Personal information
- Full name: John McIver
- Born: 27 May 1881 Glasgow, Lanarkshire, Scotland
- Died: 27 October 1950 (aged 69) Rawalpindi, Punjab, Pakistan
- Batting: Unknown
- Relations: John McIver (son)

Domestic team information
- 1918/19: Europeans

Career statistics
| Competition | First-class |
| Matches | 1 |
| Runs scored | 12 |
| Batting average | 6.00 |
| 100s/50s | –/– |
| Top score | 12 |
| Balls bowled | 167 |
| Wickets | 4 |
| Bowling average | 17.00 |
| 5 wickets in innings | – |
| 10 wickets in match | – |
| Best bowling | 2/5 |
| Catches/stumpings | 1/– |
- Source: ESPNcricinfo, 19 November 2022

= John McIver =

Scottish cricketer

John McIver (27 May 1881 — 27 October 1950) was a Scottish first-class cricketer.

The son of William Broadfoot McIver, he was born in Glasgow in May 1881. He was educated at Uppingham School, before matriculating to Trinity College, Cambridge.
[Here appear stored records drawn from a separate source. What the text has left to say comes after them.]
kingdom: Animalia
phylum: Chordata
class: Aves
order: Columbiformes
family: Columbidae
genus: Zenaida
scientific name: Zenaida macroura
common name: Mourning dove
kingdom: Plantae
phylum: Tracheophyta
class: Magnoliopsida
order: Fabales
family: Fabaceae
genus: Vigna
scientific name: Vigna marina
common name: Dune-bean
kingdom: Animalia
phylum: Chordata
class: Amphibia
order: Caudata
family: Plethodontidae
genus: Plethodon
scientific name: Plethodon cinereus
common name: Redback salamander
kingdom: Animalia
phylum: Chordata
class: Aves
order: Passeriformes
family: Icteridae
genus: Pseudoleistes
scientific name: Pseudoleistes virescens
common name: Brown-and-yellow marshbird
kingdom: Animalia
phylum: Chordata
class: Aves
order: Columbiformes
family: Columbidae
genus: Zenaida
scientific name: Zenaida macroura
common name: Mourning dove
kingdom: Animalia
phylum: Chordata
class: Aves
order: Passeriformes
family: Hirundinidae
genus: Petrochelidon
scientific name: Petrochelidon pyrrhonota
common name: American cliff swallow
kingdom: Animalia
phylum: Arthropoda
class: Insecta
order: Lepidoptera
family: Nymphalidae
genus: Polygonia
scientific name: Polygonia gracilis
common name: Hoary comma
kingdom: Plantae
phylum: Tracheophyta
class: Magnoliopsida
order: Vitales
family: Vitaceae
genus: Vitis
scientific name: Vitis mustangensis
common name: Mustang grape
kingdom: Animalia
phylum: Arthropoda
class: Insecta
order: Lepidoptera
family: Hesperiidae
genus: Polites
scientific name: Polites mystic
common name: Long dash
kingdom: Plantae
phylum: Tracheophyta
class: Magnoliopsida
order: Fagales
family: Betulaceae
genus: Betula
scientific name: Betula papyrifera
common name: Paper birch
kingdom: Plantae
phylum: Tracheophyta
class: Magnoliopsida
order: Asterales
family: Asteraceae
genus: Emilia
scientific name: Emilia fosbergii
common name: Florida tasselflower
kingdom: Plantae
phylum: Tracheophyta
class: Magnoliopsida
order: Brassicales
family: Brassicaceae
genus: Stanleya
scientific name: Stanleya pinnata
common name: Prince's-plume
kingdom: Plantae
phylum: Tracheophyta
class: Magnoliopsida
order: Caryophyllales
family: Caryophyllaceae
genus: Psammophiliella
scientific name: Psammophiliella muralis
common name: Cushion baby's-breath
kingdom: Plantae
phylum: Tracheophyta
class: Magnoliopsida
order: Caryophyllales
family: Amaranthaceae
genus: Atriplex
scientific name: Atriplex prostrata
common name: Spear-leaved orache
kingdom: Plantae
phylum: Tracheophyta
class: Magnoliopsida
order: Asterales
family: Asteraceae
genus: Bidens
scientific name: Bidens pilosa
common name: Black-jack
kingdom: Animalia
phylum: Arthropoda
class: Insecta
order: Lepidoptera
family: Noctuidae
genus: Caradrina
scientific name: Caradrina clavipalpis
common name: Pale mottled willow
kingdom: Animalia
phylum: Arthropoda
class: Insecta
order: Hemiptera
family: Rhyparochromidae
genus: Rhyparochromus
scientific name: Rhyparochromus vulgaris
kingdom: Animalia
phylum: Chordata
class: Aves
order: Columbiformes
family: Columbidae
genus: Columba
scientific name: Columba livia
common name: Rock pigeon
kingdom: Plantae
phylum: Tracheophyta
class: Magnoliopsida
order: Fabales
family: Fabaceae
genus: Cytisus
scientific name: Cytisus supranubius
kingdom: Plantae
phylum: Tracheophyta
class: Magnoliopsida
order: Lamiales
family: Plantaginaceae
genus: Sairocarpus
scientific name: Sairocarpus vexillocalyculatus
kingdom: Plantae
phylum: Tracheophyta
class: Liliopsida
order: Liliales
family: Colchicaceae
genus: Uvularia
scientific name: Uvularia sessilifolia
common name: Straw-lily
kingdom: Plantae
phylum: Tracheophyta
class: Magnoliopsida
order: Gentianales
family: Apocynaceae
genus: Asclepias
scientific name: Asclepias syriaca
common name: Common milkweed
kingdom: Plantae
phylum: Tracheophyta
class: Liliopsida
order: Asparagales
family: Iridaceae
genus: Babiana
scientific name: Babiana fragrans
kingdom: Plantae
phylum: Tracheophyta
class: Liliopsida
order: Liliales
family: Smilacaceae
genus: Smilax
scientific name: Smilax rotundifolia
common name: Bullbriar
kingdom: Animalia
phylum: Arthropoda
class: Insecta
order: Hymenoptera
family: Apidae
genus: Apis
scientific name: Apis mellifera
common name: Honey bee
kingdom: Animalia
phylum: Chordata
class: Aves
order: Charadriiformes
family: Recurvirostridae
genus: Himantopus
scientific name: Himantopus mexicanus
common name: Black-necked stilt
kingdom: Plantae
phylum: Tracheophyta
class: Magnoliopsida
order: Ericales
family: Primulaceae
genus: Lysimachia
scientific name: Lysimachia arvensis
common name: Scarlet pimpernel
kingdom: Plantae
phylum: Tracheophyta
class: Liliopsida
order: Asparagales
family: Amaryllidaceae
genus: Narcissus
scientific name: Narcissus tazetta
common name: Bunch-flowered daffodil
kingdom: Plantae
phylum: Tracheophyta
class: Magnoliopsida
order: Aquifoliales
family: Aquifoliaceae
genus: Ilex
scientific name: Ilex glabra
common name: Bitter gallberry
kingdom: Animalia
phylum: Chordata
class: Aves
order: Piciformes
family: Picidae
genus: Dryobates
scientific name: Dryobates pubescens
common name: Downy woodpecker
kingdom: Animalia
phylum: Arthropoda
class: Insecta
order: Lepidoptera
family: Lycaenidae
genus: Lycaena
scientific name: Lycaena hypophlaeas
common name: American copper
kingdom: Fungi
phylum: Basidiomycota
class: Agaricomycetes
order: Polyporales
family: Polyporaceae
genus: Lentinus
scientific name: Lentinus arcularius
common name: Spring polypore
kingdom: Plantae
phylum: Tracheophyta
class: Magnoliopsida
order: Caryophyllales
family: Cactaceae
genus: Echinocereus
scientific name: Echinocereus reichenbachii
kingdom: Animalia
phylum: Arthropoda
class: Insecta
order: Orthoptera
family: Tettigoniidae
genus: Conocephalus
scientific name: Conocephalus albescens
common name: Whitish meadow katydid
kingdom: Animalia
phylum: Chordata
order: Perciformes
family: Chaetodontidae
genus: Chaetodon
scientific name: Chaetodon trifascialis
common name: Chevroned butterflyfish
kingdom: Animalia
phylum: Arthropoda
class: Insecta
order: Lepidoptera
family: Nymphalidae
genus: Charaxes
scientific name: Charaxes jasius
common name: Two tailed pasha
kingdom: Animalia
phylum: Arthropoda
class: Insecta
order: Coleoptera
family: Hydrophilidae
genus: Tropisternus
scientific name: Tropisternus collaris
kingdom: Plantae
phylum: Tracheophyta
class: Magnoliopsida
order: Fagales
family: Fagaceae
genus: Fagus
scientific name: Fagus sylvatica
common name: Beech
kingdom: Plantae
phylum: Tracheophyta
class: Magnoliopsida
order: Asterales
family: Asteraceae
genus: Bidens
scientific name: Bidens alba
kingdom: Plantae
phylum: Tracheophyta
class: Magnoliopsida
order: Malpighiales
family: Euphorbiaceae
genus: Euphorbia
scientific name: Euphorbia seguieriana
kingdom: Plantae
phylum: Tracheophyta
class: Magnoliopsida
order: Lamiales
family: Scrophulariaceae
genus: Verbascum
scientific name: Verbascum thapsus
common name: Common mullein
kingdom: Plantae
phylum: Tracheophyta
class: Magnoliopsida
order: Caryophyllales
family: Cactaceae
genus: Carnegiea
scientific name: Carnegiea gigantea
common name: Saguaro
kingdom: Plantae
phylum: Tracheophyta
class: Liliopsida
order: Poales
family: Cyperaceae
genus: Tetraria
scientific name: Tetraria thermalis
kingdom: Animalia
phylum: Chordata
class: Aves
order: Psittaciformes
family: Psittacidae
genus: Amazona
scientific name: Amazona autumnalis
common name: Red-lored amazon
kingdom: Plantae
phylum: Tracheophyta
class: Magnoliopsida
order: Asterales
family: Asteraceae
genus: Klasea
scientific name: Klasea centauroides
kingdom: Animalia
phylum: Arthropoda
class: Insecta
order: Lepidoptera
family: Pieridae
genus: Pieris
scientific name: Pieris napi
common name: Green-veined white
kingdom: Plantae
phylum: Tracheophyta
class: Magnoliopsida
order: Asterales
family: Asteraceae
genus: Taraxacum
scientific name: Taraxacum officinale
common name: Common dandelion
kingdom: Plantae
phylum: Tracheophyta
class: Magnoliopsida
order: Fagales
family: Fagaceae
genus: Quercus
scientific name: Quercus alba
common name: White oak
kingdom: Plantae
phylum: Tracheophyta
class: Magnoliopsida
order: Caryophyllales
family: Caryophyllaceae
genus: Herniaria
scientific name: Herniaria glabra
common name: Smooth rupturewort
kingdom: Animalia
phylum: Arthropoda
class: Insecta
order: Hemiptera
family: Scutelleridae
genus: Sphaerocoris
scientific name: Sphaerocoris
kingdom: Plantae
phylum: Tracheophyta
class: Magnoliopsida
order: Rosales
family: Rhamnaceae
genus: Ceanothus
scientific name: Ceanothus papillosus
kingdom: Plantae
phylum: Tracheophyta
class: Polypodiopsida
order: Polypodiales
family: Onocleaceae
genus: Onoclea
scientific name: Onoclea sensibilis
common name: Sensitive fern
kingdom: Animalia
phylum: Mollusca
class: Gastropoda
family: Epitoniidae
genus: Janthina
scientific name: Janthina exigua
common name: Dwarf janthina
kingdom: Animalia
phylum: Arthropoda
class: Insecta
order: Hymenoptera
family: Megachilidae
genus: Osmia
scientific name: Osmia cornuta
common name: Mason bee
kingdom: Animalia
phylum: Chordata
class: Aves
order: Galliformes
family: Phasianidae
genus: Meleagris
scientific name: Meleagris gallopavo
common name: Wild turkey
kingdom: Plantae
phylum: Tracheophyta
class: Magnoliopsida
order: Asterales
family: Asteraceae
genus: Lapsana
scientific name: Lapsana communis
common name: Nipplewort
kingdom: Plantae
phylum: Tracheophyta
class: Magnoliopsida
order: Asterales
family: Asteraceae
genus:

After graduating from Cambridge, he went to British India where he worked as a broker in Madras for Messrs Hudson, Tod & Co. While in India, he made a single appearance in first-class cricket for the Europeans cricket team against the Indians at Madras in the Madras Presidency Match of 1919. Batting twice in the match, he was dismissed without scoring by Cotah Ramaswami in the Europeans first innings, while in their second innings he was dismissed for 12 runs by C. K. Krishnaswamy. Across the match he took 4 wickets for the cost of 68 runs. McIver remained in India following the end of British rule there, and following the Partition of India he was resident at Rawalpindi in the newly formed state of Pakistan, where he died in October 1950. His son, also called John, was a first-class cricketer.